Hi Carlus,
> I have been working with JMS Queues and Topics for a number of years now. In that environment, the producer is guaranteed that the message is durable and persisted once the message arrives on the queue. If the message doesn't arrive on the queue, an exception is thrown and the producer can react to that exception. In disruptor, this does not seem to be the case. The producer would never know if a message arrived successfully or not, since there is not an "ack" back to the producer.
>
> Is there any recourse? Is there any design pattern that can be used to guarantee that messages are "received" by disruptor? Off of the top of my head, the only thing I can think of is fronting it with a queue, but that kind of defeats the whole purpose of the architecture, :D.
There are multiple levels of guarantee that you should separate here:
1. Under normal operation
2. Under a software failure (eg an exception in one of the consumers)
3. Under hardware failure (eg pulling the plug unexpectedly)
Under normal operation we get the guarantee that every event is processed by every consumer (almost by definition).
Under a software failure, you need to start making policy decisions. If a consumer encounters an exception it will defer to the ExceptionHandler it has been set up with (disruptor.handleExceptionsWith is the method that sets this up I think). By default this uses a FatalException handler which will stop the consumer and no further events will be processed. You can however use any exception handling policy you want - so it could either continue with the next message, or use custom code to notify the producer etc.
Under hardware failure you can only preserve messages in one of two ways:
1. Consider a message received when it is journaled to disk (and flushed!). You may still lose messages that were in flight across the network or read from the network and not yet journalled.
2. Build a network protocol that supports replay. For example, at LMAX each event sent over the network includes the ring buffer sequence number - if the receiver gets message 20 but hasn't yet received message 19, it will NAK back to the sender requesting that 19 be sent.
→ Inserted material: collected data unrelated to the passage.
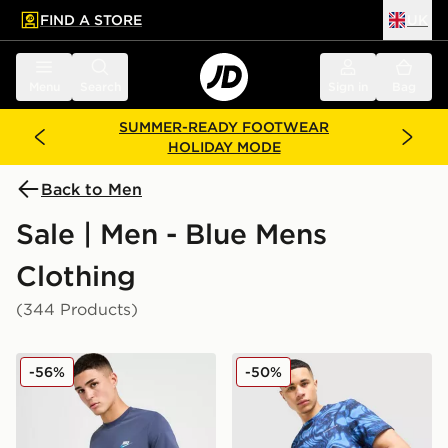
FIND A STORE
UK
 to main content
Skip footer
Menu
Search
Sign in
Bag
SUMMER-READY FOOTWEAR
HOLIDAY MODE
Back to Men
Sale | Men - Blue Mens
Clothing
(344 Products)
Nike Core T-Shirt
Technicals Fells Poly T-Shirt
-56%
-50%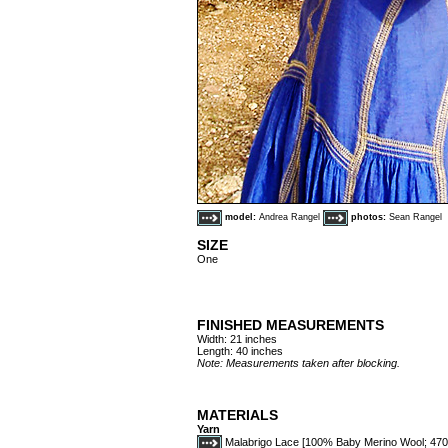
model:
Andrea Rangel
photos:
Sean Rangel
SIZE
One
FINISHED MEASUREMENTS
Width: 21 inches
Length: 40 inches
Note: Measurements taken after blocking.
MATERIALS
Yarn
Malabrigo Lace [100% Baby Merino Wool; 470y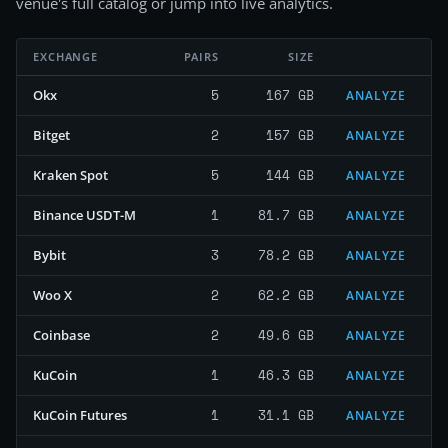
venue's full catalog or jump into live analytics.
EXCHANGE
PAIRS
SIZE
5
167 GB
Okx
ANALYZE
2
157 GB
Bitget
ANALYZE
5
144 GB
Kraken Spot
ANALYZE
1
81.7 GB
Binance USDT-M
ANALYZE
3
78.2 GB
Bybit
ANALYZE
2
62.2 GB
Woo X
ANALYZE
2
49.6 GB
Coinbase
ANALYZE
1
46.3 GB
KuCoin
ANALYZE
1
31.1 GB
KuCoin Futures
ANALYZE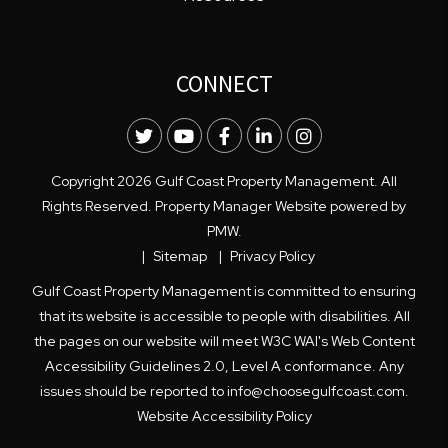
CONNECT
Twitter
Youtube
Facebook
LinkedIn
Instagram
Copyright 2026 Gulf Coast Property Management. All
Rights Reserved. Property Manager Website powered by
PMW
.
Sitemap
Privacy Policy
Gulf Coast Property Management is committed to ensuring
that its website is accessible to people with disabilities. All
the pages on our website will meet W3C WAI's Web Content
Accessibility Guidelines 2.0, Level A conformance. Any
issues should be reported to
info@choosegulfcoast.com
.
Website Accessibility Policy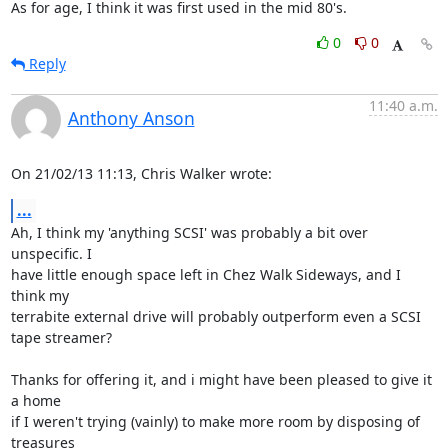
As for age, I think it was first used in the mid 80's.
0
0
Reply
11:40 a.m.
Anthony Anson
On 21/02/13 11:13, Chris Walker wrote:
...
Ah, I think my 'anything SCSI' was probably a bit over 
unspecific. I 

have little enough space left in Chez Walk Sideways, and I 
think my 

terrabite external drive will probably outperform even a SCSI 
tape streamer?

Thanks for offering it, and i might have been pleased to give it 
a home 

if I weren't trying (vainly) to make more room by disposing of 
treasures 
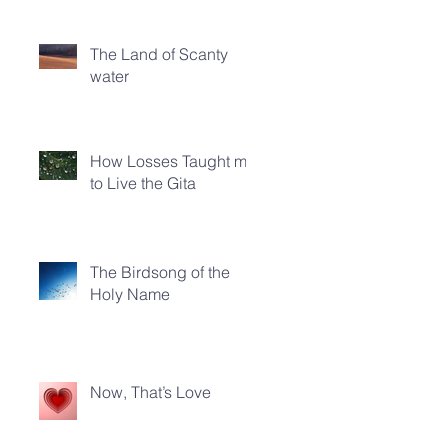
The Land of Scanty
water
How Losses Taught me
to Live the Gita
The Birdsong of the
Holy Name
Now, That’s Love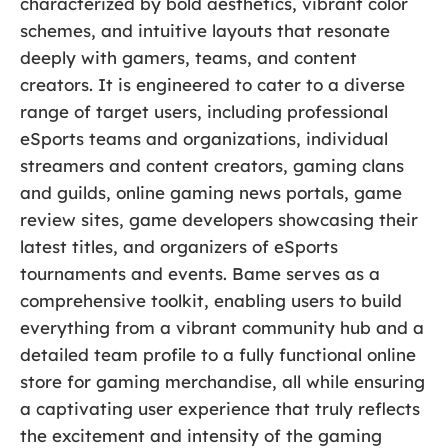
characterized by bold aesthetics, vibrant color
schemes, and intuitive layouts that resonate
deeply with gamers, teams, and content
creators. It is engineered to cater to a diverse
range of target users, including professional
eSports teams and organizations, individual
streamers and content creators, gaming clans
and guilds, online gaming news portals, game
review sites, game developers showcasing their
latest titles, and organizers of eSports
tournaments and events. Bame serves as a
comprehensive toolkit, enabling users to build
everything from a vibrant community hub and a
detailed team profile to a fully functional online
store for gaming merchandise, all while ensuring
a captivating user experience that truly reflects
the excitement and intensity of the gaming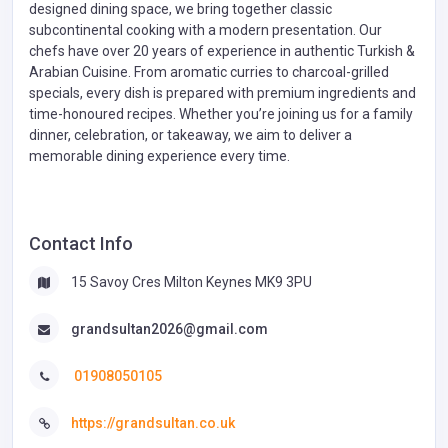
designed dining space, we bring together classic
subcontinental cooking with a modern presentation. Our
chefs have over 20 years of experience in authentic Turkish &
Arabian Cuisine. From aromatic curries to charcoal-grilled
specials, every dish is prepared with premium ingredients and
time-honoured recipes. Whether you’re joining us for a family
dinner, celebration, or takeaway, we aim to deliver a
memorable dining experience every time.
Contact Info
15 Savoy Cres Milton Keynes MK9 3PU
grandsultan2026@gmail.com
01908050105
https://grandsultan.co.uk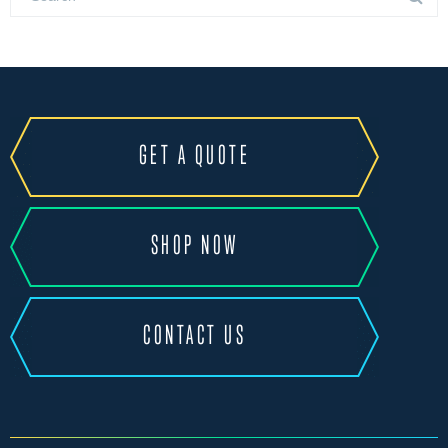
GET A QUOTE
SHOP NOW
CONTACT US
Using this system, when the hardware failure is resolved the service starts back up and automatically requests a replay of any messages it missed.
There's nothing really built into the disruptor that does all this stuff for you (because the approach you should take varies so much depending on your exact requirements) though the ring buffer sequence number is a very useful unique ID for messages - LMAX uses it all over the place for this kind of thing.